Podría pensarse que la guerra desatada a raíz del anuncio de la Superliga es una disputa entre quienes lo tienen todo, contra quienes no tienen nada, pero no nos engañemos. Se trata de una lucha de ricos contra ricos, magnates del balón quienes le disputan a la UEFA y a la FIFA el monopolio del futbol organizado y la repartición del botín. Todo parece indicar que la osadía de los equipos fundadores no cristalizará en la Superliga. La presión de un amplio sector de la prensa deportiva, afición y empresarios de clubes más pequeños, ha generado que rápidamente el proyecto se desmorone. En ese sentido, los seis equipos ingleses ya abandonaron la propuesta y, con humildad fingida, la directiva del Arsenal ofreció una disculpa y admitió: “cometimos un error”.  

Sin embargo, lo que parece un triunfo del futbol incluyente, en realidad no lo es. Los equipos fundadores ya mostraron que tienen la fuerza para desafiar a los máximos organismos del futbol profesional, al grado de llevarlos a emitir comunicados amenazantes y poner de cabeza al mundo del futbol. Que no nos sorprenda ver que la UEFA, en un afán conciliador, trate de mantenerlos contentos con un modelo de negocio que les garantice más y mejores ingresos. Además, a pesar de que la Superliga no cristalizó, los equipos ricos se harán más ricos y acrecentarán su dominio, mientras los pobres se volverán cada vez más pobres. El PSG se mantendrá en la cúspide de la liga francesa; el Bayern Múnich, en Alemania; Juventus conservará la hegemonía en Italia; el “Big Six” seguirá disputando la Premier League; y en España el campeón se definirá entre el Real Madrid, Barcelona y Atlético de Madrid, como ha sido desde hace años. 

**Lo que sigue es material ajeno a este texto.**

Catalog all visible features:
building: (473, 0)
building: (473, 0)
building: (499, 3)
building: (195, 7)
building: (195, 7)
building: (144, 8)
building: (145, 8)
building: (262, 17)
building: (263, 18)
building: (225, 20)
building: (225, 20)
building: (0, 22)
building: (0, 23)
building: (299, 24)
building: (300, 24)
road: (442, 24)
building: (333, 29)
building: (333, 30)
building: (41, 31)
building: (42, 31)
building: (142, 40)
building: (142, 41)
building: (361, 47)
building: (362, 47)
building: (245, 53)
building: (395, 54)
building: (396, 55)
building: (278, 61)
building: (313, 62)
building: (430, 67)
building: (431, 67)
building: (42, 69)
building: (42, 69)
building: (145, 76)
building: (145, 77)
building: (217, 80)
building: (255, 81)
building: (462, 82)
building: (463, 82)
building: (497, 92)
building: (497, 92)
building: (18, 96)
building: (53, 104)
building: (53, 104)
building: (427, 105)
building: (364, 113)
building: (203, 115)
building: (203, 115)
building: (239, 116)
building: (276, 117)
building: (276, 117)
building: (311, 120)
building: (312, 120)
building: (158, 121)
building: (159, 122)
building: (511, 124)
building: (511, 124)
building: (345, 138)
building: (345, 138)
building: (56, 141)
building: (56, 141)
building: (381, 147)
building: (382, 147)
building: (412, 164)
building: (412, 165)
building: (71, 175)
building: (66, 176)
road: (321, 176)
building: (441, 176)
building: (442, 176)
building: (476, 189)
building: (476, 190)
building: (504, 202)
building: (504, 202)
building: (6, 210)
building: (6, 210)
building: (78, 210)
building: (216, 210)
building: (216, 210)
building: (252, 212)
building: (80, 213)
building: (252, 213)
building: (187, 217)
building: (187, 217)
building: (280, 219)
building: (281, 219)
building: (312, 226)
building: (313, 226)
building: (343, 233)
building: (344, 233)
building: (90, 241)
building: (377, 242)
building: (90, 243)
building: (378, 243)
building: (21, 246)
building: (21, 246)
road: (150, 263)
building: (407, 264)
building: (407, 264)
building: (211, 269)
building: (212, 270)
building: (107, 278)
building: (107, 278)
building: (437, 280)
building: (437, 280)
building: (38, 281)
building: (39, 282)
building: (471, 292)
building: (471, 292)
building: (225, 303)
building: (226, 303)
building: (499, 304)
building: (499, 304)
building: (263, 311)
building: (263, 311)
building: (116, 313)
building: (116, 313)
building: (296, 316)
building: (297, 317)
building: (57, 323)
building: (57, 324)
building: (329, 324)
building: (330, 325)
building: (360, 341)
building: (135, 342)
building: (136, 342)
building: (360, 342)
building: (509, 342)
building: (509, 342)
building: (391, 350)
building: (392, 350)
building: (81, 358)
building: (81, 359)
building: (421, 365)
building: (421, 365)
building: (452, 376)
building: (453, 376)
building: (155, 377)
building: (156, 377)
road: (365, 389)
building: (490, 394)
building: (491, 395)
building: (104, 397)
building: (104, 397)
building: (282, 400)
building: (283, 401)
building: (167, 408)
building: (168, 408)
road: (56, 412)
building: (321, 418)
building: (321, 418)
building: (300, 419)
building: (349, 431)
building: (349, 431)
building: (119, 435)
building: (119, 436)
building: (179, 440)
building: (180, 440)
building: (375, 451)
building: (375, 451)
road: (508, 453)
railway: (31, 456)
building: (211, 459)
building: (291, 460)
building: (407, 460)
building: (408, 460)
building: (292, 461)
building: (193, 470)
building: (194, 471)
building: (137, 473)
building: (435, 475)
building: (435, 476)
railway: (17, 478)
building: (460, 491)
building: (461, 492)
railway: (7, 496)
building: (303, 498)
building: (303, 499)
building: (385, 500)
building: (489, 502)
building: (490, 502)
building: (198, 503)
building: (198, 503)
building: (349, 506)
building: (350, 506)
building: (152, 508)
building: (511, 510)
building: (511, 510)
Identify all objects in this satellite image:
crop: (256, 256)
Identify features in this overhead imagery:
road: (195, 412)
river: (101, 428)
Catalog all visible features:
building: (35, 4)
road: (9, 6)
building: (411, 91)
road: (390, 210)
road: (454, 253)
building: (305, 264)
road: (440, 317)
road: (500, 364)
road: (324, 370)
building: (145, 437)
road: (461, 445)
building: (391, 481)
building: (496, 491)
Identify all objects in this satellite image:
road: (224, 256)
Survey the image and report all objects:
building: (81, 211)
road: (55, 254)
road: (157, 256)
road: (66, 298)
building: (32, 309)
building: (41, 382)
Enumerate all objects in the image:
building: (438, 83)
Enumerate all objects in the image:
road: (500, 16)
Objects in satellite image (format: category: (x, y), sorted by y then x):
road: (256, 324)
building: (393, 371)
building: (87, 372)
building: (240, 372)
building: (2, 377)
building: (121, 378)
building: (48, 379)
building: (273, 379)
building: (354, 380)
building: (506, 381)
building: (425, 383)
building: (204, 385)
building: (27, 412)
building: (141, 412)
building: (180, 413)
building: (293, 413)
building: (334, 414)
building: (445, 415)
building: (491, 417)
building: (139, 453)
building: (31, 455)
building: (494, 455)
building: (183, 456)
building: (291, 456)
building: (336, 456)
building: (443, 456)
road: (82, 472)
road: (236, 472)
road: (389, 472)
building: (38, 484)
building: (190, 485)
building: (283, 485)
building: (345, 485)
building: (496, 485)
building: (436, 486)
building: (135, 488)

Ellos son los dueños del negocio. Y en las reglas de su juego parecen cada vez más lejanas las gestas heroicas, esas que emocionan a los amantes del futbol; como el triunfo, contra todo pronóstico, del modesto Leicester City, cuando ganó la liga inglesa en 2016. En ese contexto, ¿se puede construir otra forma de organización deportiva? Desde luego que sí, pero para hacerlo habría que modificar la concepción misma de lo que deben ser los deportes. Es posible impulsar un modelo deportivo que priorice el bienestar social y la cooperación comunitaria por encima del beneficio privado. El caso de Cuba es un buen ejemplo de ello y nos recuerda que el deporte es un derecho, antes que una mercancía. Sin embargo, esta visión no puede articularse con la idea del futbol como espectáculo deportivo, servicio de entretenimiento que tiene por único objetivo satisfacer el consumo de millones y enriquecer las cuentas bancarias de unos cuantos.   

Desde hace varios días he leído y escuchado que los empresarios nos robaron el futbol. No estoy de acuerdo. Ellos son los dueños del balón hecho de billetes, pero no del deporte. A mediados del siglo XIX la élite británica se creía la dueña del balompié y quería hacer de él un juego excluyente, sólo para caballeros, pero rápidamente los sectores populares se apropiaron de la práctica y la resignificaron. Mientras el futbol crecía en su vertiente comercial, también se convertía en vínculo comunitario, herramienta de resistencia y de reivindicación para los desposeídos. Aunque oculto, ese futbol se mantiene vivo en los equipos de los barrios, en las ligas locales y modestas y en quienes saltan al campo con motivaciones más diversas y profundas que sólo el interés mercantil. Visto así el balón no ha dejado de ser nuestro, con o sin Superliga.